Let’s say you have set aside $100,000 for trading and want to take equal positions in five stocks. You may not want to start with the full $20,000 in each position until you gain more experience. You can even consider starting to trade “on paper.’ Many exchanges and brokerage firms offer virtual trading accounts where you can try out your strategies using ‘fake money’ and get an idea of how well they might work. I will point out, though, that while virtual trading cam be useful, it doesn’t completely replicate the trading experience when you have real money on the line and emotions come into play.

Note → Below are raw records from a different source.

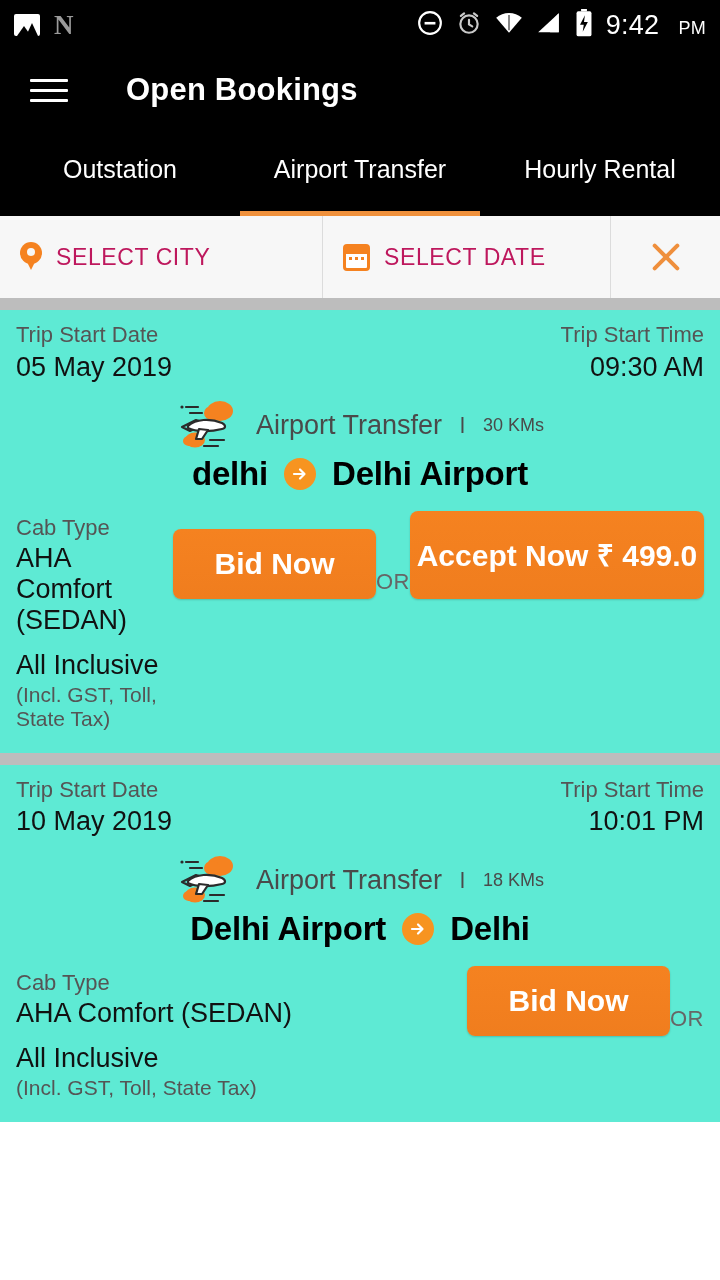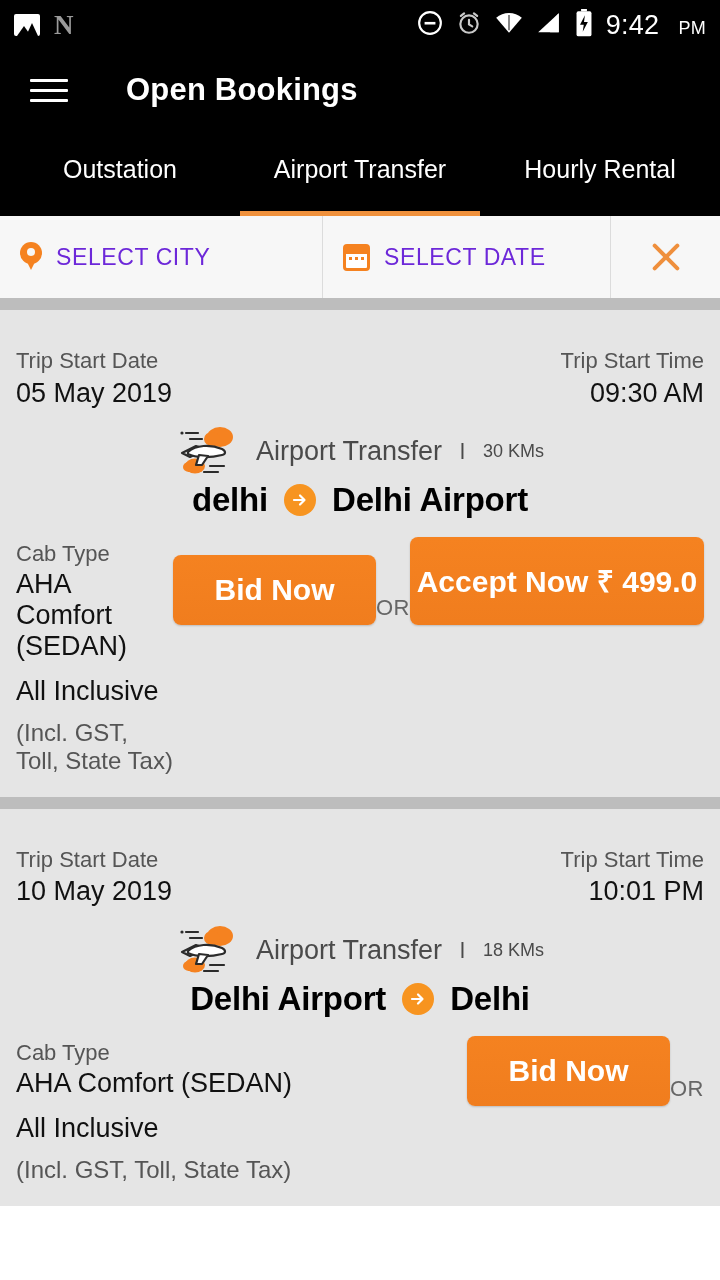--- a/index.html
+++ b/index.html
@@ -84,7 +84,7 @@
     cursor:pointer;
   }
   .filter-label{
-    font-size:23px; color:#6d28d9; letter-spacing:.6px;
+    font-size:23px; color:#be185d; letter-spacing:.6px;
   }
   .pin-ico{ width:22px; height:30px; position:relative; }
   .pin-ico::before{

- Keep your ego out of it.
Most successful people have firmly held opinions based on their training and experiences. They also like to be proven right. These attitudes can sometimes lead to detrimental behaviors. A common example is when a trader holds onto a losing position rather than taking a quick loss and admitting that they made a mistake. Or when they sell a position too soon because a profit, no matter how small, proves that they were right all along. A way to fight against these all too human tendencies is to have an exit plan in place with specific exit points both on the upside and downside prior to entering into a trade. Examine the chart and see if there is likely support and resistance. If so, consider using these as potential stop and target prices. Also, many chart patterns, such as triangles, flags, horizontal ranges and head and shoulders to name just a few can offer clear target and stop loss areas.
- Modify your behavior and your way of thinking when appropriate
The biggest breakthrough in my trading came when I finally was able to overcome my hesitancy to re-enter a stock after I was stopped out if conditions warranted. It is psychologically hard to buy a stock at a higher price then you sold it, but the ability to do so separates the best traders from the rest of the pack.
Trading can be a rewarding experience both financially and intellectually. Pitfalls and factors of success in trading are often the same as other areas in our lives where we are driven to succeed. If you learn the rules, practice your craft, and check your ego at the door, you will increase the probability of finding success and the financial independence that comes with it.